Here at the University of Salford the Salford Institute for Dementia was created to conduct vital research into living well with dementia. The Institute is involved in designing dementia-friendly buildings, gardens, urban spaces and transport networks so individuals living with dementia and their carers can live with purpose and meaning. The Institute shares knowledge, educates professionals and members of the public and conducts research.
The Institute has five research themes one of which is care and support. Take a look at some of the latest publications from the Institute in relation to this theme. A new hub space has been created on the Allerton Campus of the University of Salford for the Institute team to connect with partner organisations. The hub will also be the new venue for the Salford Institute for Dementia monthly dementia café, SIDS café, and our new Good Life club for people living with dementia in the local area.
On a major national and international scale UK Biobank aims to improve the prevention, diagnosis and treatment of a wide range of serious and life-threatening illnesses.
Between 2006 – 2010 500,000 people aged between 40-69 years; including me, were recruited from across the country to take part in the UK Biobank health resource project. We have undergone measures, provided blood, urine and saliva samples for future analysis and detailed information about ourselves and agreed to have our health followed. In time this information will become a powerful resource to help scientists discover why some people develop particular diseases and others do not.
In addition to information collected during the baseline assessment, 100,000 UK Biobank participants; including me, have worn a 24-hour activity monitor for a week, (that was interesting) and 20,000 have undertaken repeat measures. We have completed online questionnaires about our diet, cognitive function, work history and digestive health.
100,000 UK Biobank participants; including me, have allowed UK Biobank to scan our brains, heart, abdomen, bones and carotid arteries. Computerised Axial Tomography (CAT) and Magnetic Resonance Imaging (MRI) for the greater good rather personal diagnosis was challenging but participants are fully aware of the important legacy of information which they are providing for bona fide researchers anywhere in the world who are undertaking health research in the public good. The researchers are obliged to return their findings to UK Biobank when their work is complete, so that other scientists can benefit. UK Biobank is linking to a wide range of electronic health records and is developing algorithms to accurately identify diseases and their sub-sets. Our hormone and cholesterol levels have been analysed and our Genotypes identified all in the interests of health research. We will be followed by UK Biobank for many years as they continue to develop this research resource. You may be interested to read UK Biobank’s latest news or read some of the research which has already been published.

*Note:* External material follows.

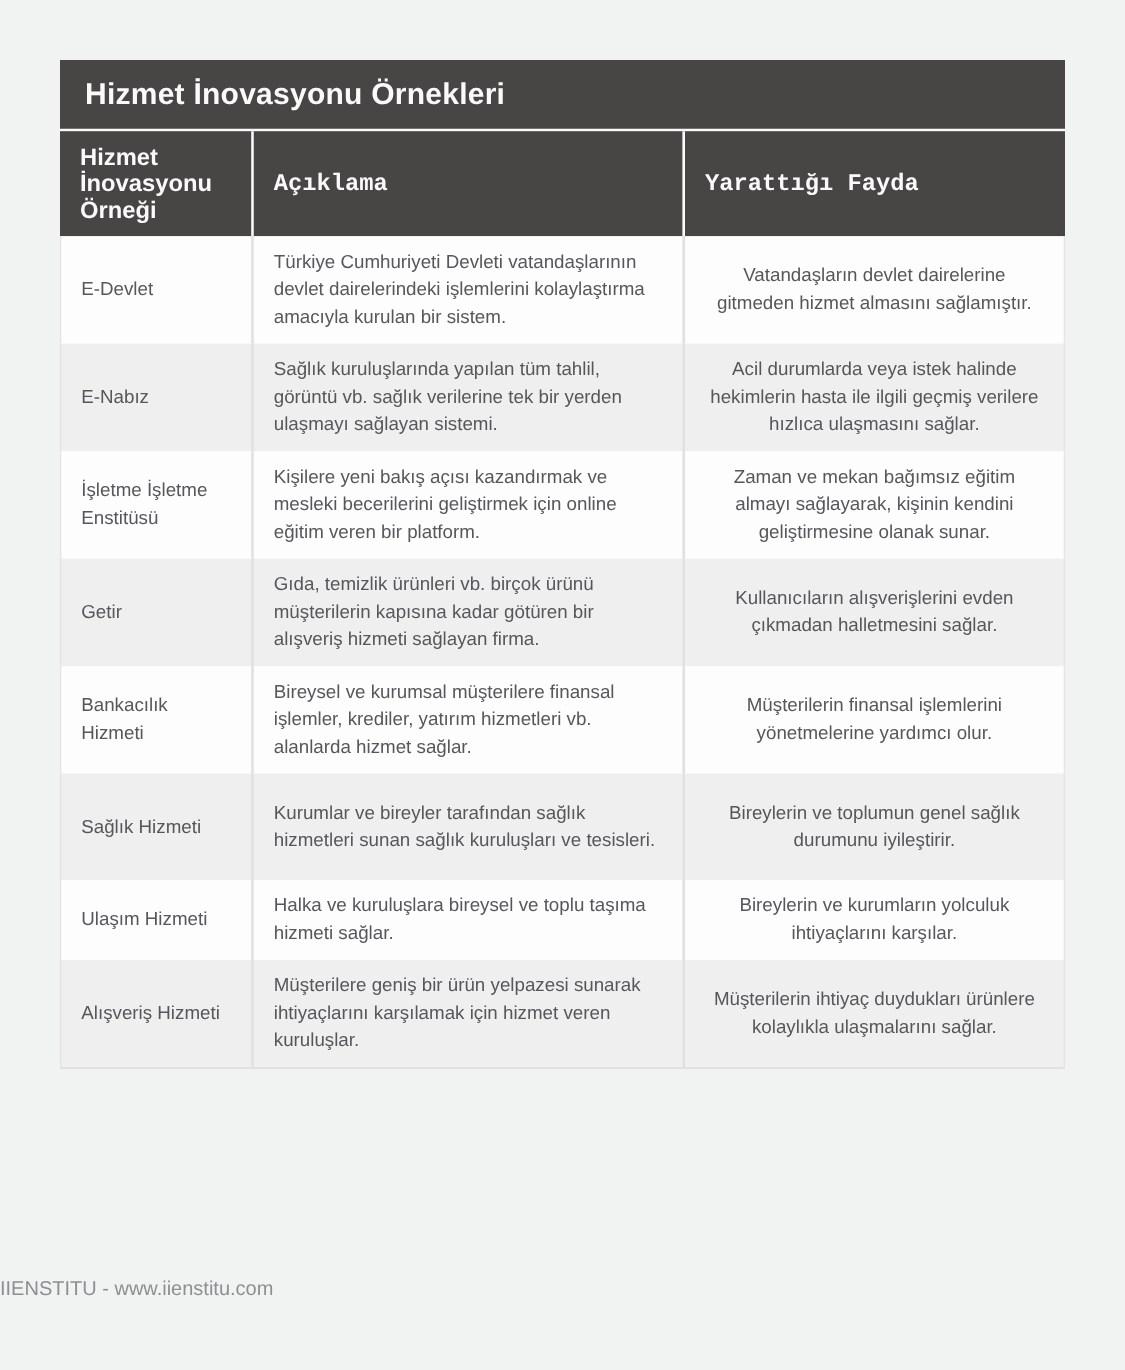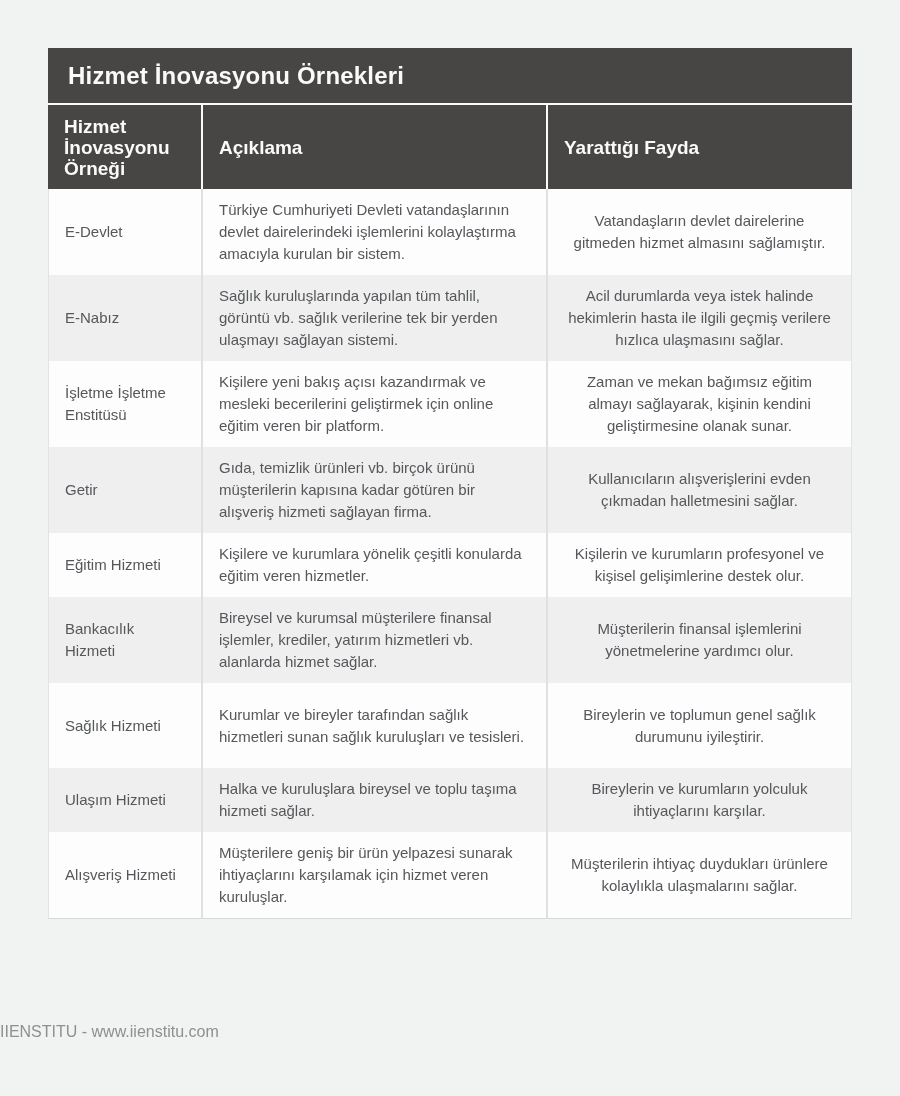"Açıklama" th:nth-child(2), th:nth-child(3) { font-family: none -> Liberation Mono, monospace }
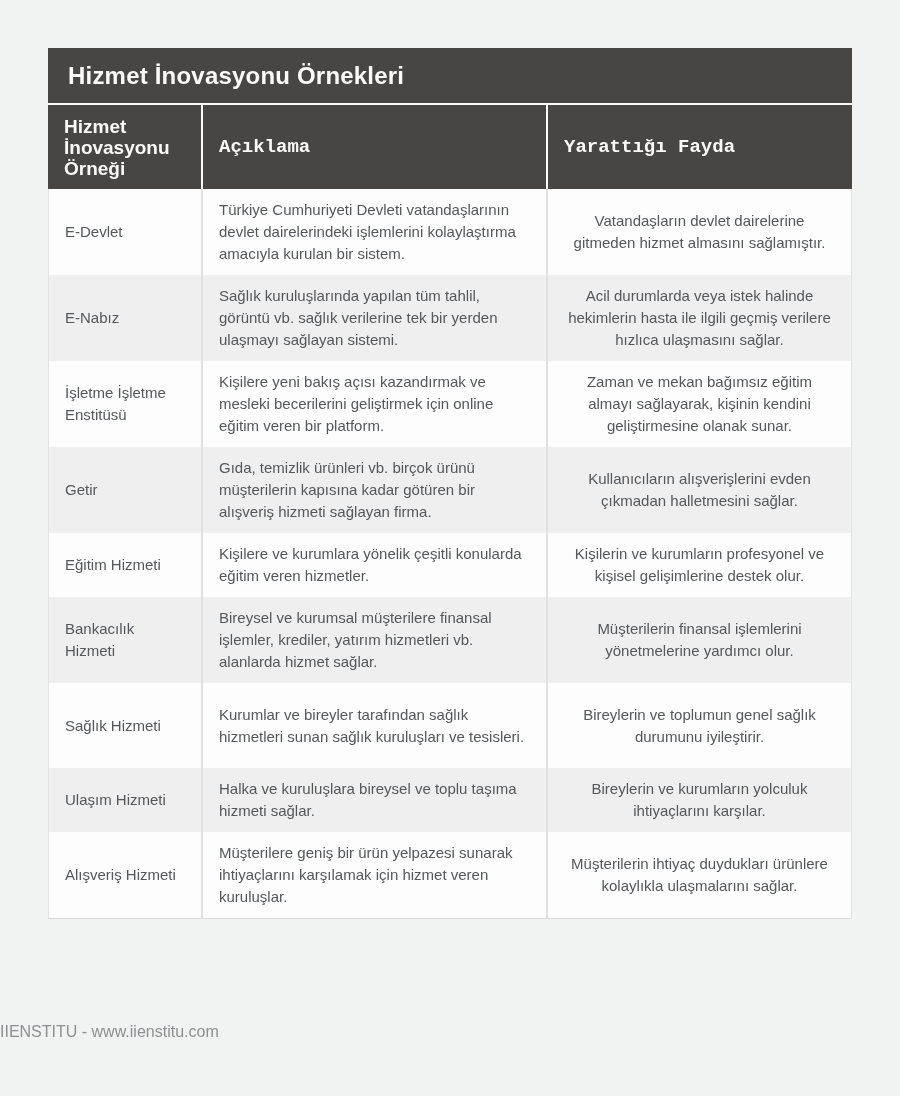"Eğitim Hizmeti" tr.short { html: <tr> <td>Eğitim Hizmeti</td> <td>Kişilere ve kurumlara yönelik çeşitli konularda eğitim veren hizmetler.</td> <td>Kişilerin ve kurumların profesyonel ve kişisel gelişimlerine destek olur.</td> </tr> -> none }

UK Biobank holds its Annual Meeting at Manchester Town Hall on Thursday 29 June 2017 reviewing the progress which has been made in the last year and particularly focusing on the role of genetics, UK Biobank data as a powerful resource to enable global health research, the benefits and challenges of following health over many years and sharing some of the research opportunities following the imaging of 100,000 participants.
Research is an important facet of healthcare, and whether you are a researcher or a research subject, or both, you will be making a difference to our collective understanding of the needs of individuals. So; if like me, you are ever asked to participate in a research project or trial please consider the request seriously.